Given passage:
——

Other than the comfort side of the Sorento, it is also a pretty good performer in a straight line.
At one time, driving a Kia was almost a last resort that often resulted in unsatisfactory or just-barely-good-enough driving pleasure, but that is not the case with the Sorento SXL. The cabin is super-quiet, the cow hide is soft and supple, the ventilated seats keep your back from getting all sorts of sweaty, and the ride is far above what you would expect from a Kia SUV. Is it absolutely perfect? No, not at all. Is it great for the price? No doubt about it, yes.
Other than the comfort side of the Sorento, it is also a pretty good performer in a straight line. Thanks to the AWD system and a decent-shifting transmission when you row your own via the Sportmatic feature, the Sorento hits 60 mph in about 7.5 seconds. This makes it slightly faster than the Dodge Journey and Ford Edge Sport, but slower than true luxury SUVs, like the base X3 and Acura RDX.
The Kia Sorento isn’t all roses and rainbows though, as its top-heavy nature and soft ride made it testy in turns. It wasn’t overly scary, but it wasn’t anything that you’d want to push hard on a windy road.
All that dead cow hide, the comfy seating position and all the premium features were quick in making you forget about the uninspiring handling of the Sorento SXL though.
If you were to jump onto Kia’s website, you may be baffled by the fact that the site doesn’t list an SXL model. For some reason, the SXL is called simply "Limited" on the site. Technically, this trim level is the SX-Limited, but I’ll spare you the confusion...

——

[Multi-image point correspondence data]
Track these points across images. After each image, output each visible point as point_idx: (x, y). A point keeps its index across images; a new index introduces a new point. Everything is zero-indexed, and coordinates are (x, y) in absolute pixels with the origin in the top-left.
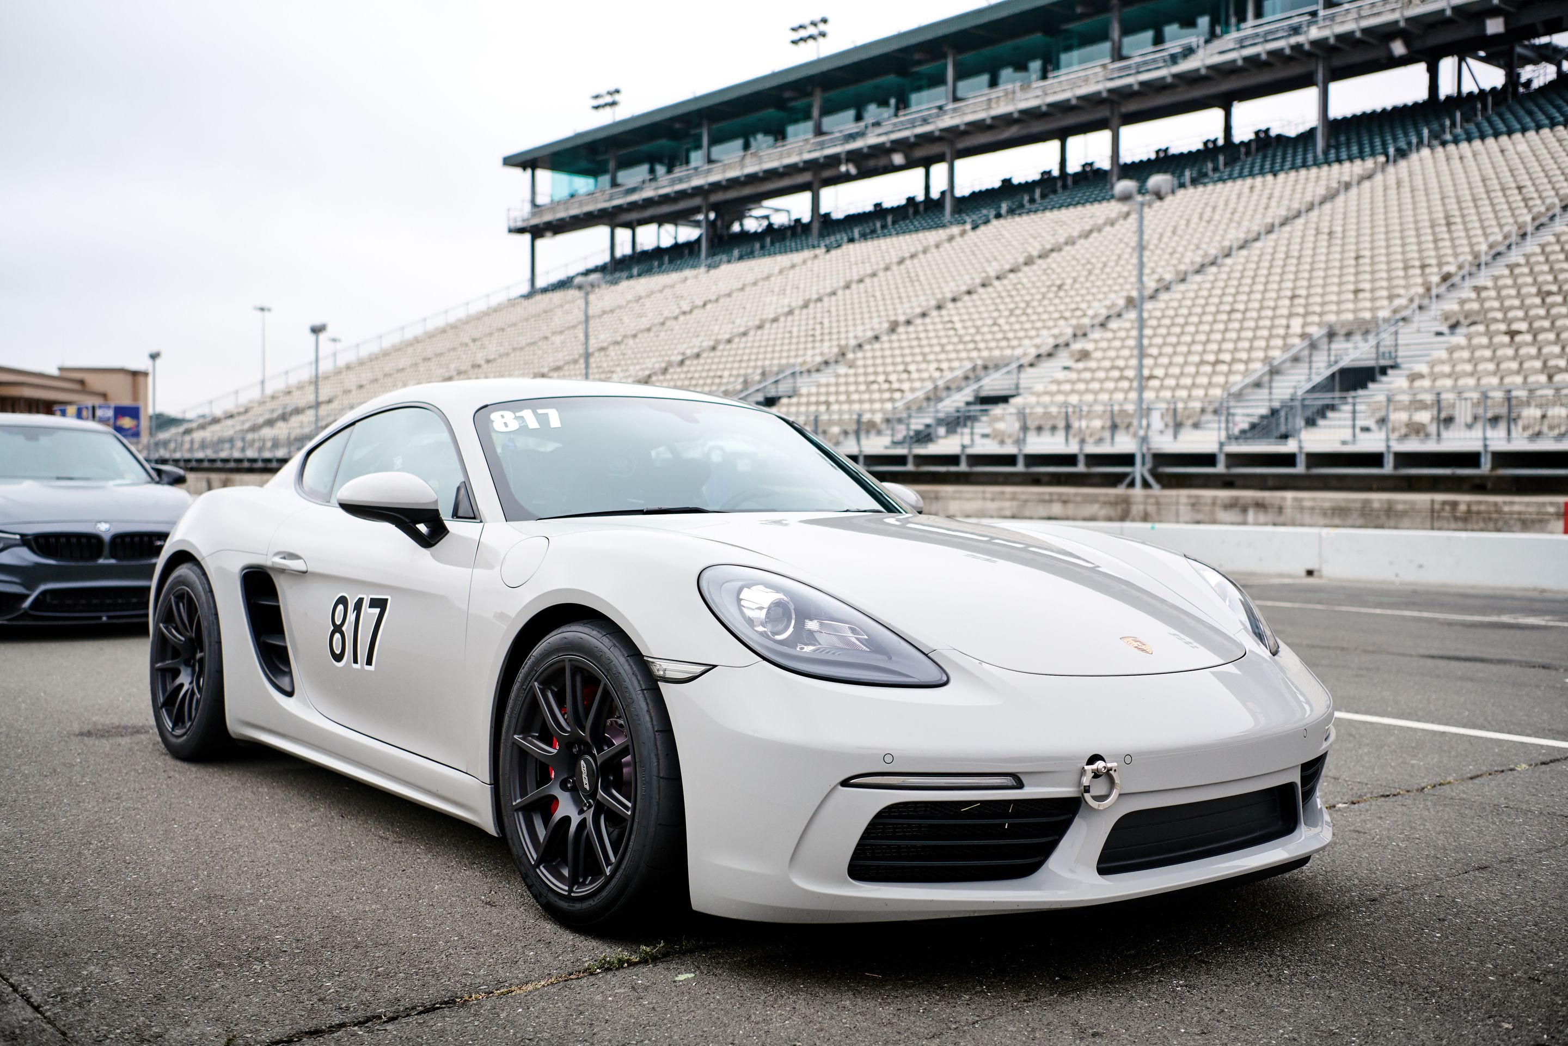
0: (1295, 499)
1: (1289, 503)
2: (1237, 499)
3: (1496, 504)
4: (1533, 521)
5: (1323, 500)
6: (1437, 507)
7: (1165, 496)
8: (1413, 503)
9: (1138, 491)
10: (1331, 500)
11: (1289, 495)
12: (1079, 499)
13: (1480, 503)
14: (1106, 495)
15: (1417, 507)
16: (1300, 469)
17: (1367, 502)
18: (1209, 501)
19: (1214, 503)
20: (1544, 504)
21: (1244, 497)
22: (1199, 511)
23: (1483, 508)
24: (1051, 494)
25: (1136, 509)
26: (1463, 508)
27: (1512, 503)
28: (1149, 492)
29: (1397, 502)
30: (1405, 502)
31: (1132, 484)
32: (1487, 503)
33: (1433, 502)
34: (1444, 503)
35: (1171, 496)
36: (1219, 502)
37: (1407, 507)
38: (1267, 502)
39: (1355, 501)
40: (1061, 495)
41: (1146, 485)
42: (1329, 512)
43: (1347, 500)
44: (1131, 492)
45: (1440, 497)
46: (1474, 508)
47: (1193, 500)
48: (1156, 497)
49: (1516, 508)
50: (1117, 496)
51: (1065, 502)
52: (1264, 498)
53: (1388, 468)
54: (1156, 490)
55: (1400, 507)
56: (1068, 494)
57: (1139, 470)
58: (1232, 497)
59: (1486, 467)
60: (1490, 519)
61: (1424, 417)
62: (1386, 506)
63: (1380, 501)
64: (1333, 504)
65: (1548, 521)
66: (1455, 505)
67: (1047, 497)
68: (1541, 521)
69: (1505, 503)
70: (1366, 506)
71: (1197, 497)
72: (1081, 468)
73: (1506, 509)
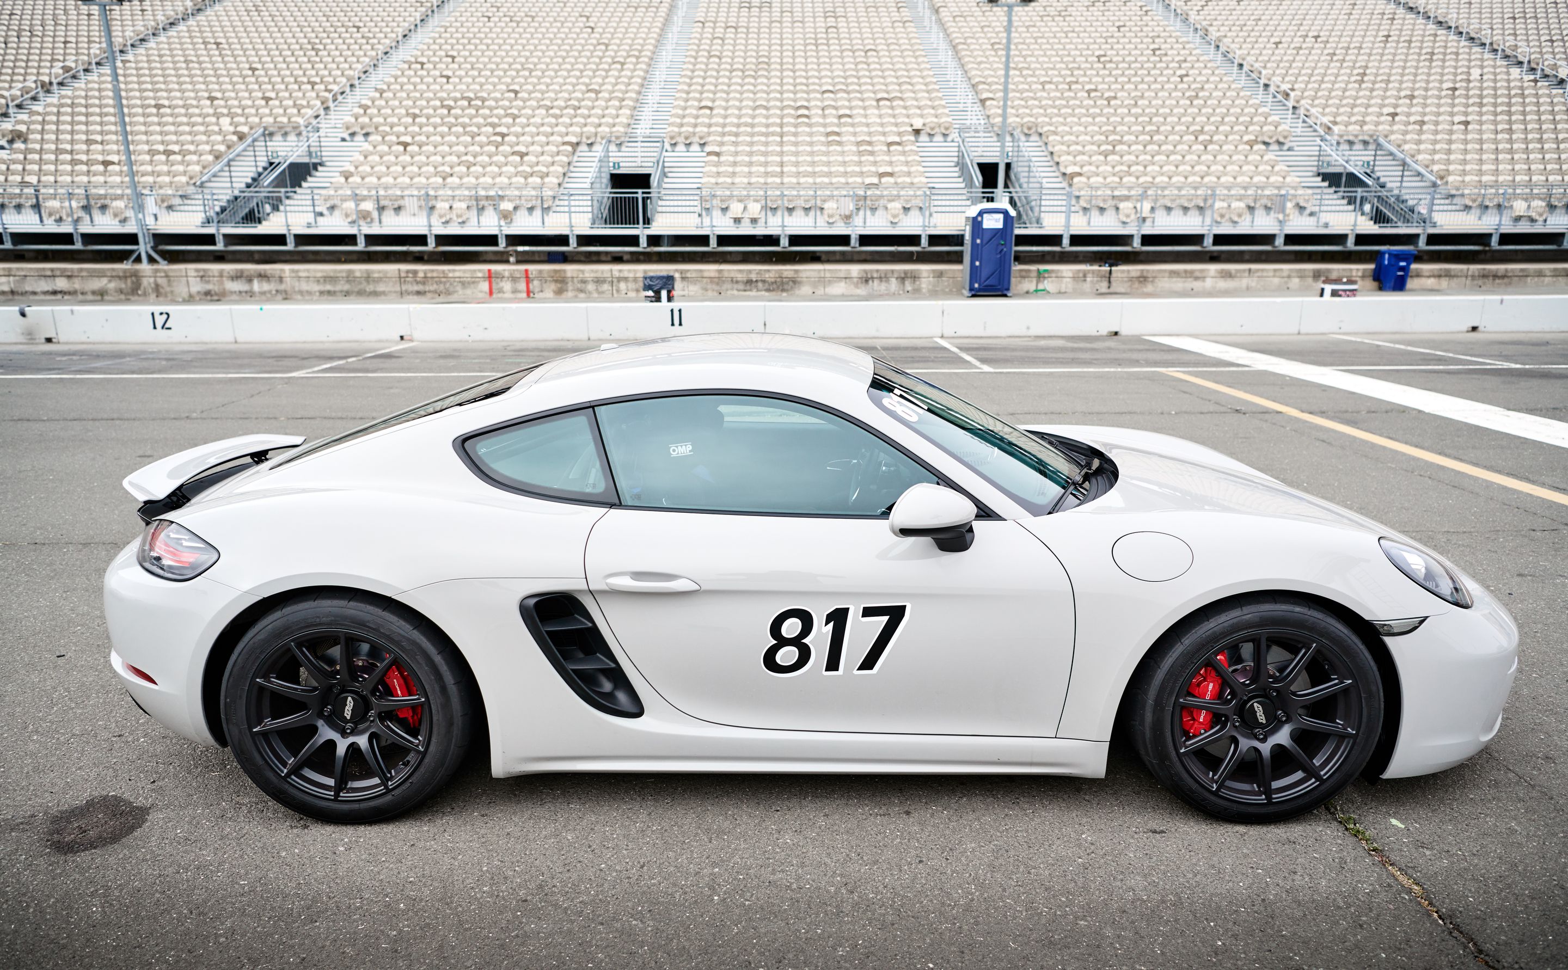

——

Rewrite the part of the Sorento review starting at "The Kia Sorento" and ending at "Sorento SXL though.", and put "unsettled" in place of "testy".

The Kia Sorento isn’t all roses and rainbows though, as its top-heavy nature and soft ride made it unsettled in turns. It wasn’t overly scary, but it wasn’t anything that you’d want to push hard on a windy road.
All that dead cow hide, the comfy seating position and all the premium features were quick in making you forget about the uninspiring handling of the Sorento SXL though.